Itu karena antrean yang mengular panjang. Untuk mengantisipasi padatnya pembeli, tidak sedikit konsumen yang datang lebih awal. Meski begitu, antrean tetap saja membentang. Hanya saja lebih singkat.

Hebatnya, konsumennya tak hanya berasal dari lingkungan terdekat sekitar gerai jualan tapi juga datang dari berbagai penjuru kota. “Iya, ada yang jauh-jauh dari Sepinggan, Balikpapan Baru dan lainnya,” ungkapnya.

Disebutkan, setiap harinya ia menghabiskan bahan baku tepung sebanyak 35 Kg. Rupanya jumlah itu tak cukup mengakomodir permintaan.

Sadar animo konsumen semakin menggunung dengan cepat ia membuka cabang yang berlokasi di kawasan Pandansari. “Yang di Pandasari kebetulan kakak yang kelola karena pagi saya kerja. Buka mulai pukul 07.00 Wita,” sahutnya.

Lagi-lagi hanya dalam waktu singkat, apam panasnya ludes diserbu. “Kira-kira jam 09.00 Wita juga sudah habis. Padahal produksinya cukup banyak, 15 Kg per hari, kalau ada pesanan ditambah menjadi 20 Kg,” ucapnya.

Hal itu memacunya untuk membuka cabang kedua. Tepatnya pertengahan Agustus lalu. Kawasan Sumber Rejo dipilih sebagai lokasi dengan tujuan untuk memudahkan konsumen sekitar menjangkau produknya. Produksi berkisar 15 Kg saat hari normal dan sebanyak 20 Kg saat ada pesanan.

Sekali lagi, apam panasnya laku keras dalam waktu cepat. “Buka mulai pukul 17.00 Wita sekitar pukul 21.00 Wita sudah habis,” pukaunya ramah.

Menyadari kecintaan konsumen terhadap kue buatannya, Lisda sekalipun tidak berniat menggandakan volume produksi ditiap cabang. “Bagi saya sudah cukup, kalau habis ya besok lagi, kalau ditambah demi mengejar omzet saya khawatir kualitas akan terpengaruh. Sebab semakin banyak yang diolah semakin besar tenaga yang digunakan, sementara dalam mengolah adonan saya hanya dibantu ibu saya,” jelasnya tenang.
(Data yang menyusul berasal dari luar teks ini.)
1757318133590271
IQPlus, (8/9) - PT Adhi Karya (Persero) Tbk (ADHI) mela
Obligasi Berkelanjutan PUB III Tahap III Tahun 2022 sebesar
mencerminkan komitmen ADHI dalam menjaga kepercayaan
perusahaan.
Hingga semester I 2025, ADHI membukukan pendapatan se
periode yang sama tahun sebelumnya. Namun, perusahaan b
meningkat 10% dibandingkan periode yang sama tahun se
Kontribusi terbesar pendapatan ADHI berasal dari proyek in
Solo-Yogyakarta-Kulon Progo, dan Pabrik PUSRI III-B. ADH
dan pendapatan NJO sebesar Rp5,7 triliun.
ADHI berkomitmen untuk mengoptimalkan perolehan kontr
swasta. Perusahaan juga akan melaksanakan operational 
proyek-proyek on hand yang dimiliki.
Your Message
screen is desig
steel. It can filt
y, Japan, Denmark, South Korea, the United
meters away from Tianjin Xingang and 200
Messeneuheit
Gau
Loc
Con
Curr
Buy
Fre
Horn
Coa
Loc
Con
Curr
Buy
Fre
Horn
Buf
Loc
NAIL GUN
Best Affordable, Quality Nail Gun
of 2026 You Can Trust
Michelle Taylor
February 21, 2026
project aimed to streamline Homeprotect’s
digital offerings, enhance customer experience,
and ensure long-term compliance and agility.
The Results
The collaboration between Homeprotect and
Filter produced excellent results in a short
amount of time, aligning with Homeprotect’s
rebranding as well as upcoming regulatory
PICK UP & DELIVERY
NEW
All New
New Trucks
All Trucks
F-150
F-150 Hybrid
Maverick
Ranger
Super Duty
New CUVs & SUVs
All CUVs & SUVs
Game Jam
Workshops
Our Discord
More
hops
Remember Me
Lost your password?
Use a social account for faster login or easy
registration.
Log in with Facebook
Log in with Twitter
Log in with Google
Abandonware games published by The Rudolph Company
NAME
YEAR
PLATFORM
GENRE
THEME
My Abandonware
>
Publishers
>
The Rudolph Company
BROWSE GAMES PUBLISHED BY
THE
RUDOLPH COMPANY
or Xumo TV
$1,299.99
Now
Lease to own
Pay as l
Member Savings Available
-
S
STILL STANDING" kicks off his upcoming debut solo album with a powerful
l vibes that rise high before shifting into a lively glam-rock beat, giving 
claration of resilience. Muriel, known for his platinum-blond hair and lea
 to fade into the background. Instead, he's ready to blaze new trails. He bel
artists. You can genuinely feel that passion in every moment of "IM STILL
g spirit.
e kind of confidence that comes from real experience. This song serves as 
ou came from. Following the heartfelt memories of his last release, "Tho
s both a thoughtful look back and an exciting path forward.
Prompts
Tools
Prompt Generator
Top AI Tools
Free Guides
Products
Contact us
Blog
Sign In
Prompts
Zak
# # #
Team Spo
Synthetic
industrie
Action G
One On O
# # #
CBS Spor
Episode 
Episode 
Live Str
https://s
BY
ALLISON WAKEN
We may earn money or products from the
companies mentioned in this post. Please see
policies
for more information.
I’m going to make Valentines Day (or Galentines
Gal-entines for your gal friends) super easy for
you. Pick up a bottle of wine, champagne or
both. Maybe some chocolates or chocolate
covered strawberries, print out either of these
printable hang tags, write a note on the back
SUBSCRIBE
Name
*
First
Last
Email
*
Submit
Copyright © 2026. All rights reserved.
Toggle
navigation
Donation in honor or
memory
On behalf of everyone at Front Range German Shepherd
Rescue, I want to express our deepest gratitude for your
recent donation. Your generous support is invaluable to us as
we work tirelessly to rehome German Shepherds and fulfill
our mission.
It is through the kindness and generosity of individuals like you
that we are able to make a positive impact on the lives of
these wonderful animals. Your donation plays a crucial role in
Tekstur yang lembut serta manisnya pas yang membuat konsumen terngiang-ngiang dan memutuskan untuk berulang kali datang membeli. Istimewanya lagi, sekalipun tidak disimpan di lemari pendingin, kue tradisional olahannya pun tetap laik dikonsumsi keesokan harinya. Pun begitu untuk kelapa parut yang menjadi teman santapan apam panas, juga laik dikonsumsi keesokan harinya. “Karena kelapanya pilihan dan dikukus terlebih dahulu. Makanya awet,” sambung warga yang berdomisili di Jalan Sepaku, Balikpapan Barat.

Apam panas Lisda semakin berdaya ledak tinggi saat ia getol memasarkan produknya melalui media sosial. “Tiap hari saya siaran langsung (melalui akun medsos), kalau tidak live dikira tidak jualan,” kelakarnya. Aksi yang dilancarkan itu semakin membuat masyarakat yang penasaran dengan kudapan buatannya.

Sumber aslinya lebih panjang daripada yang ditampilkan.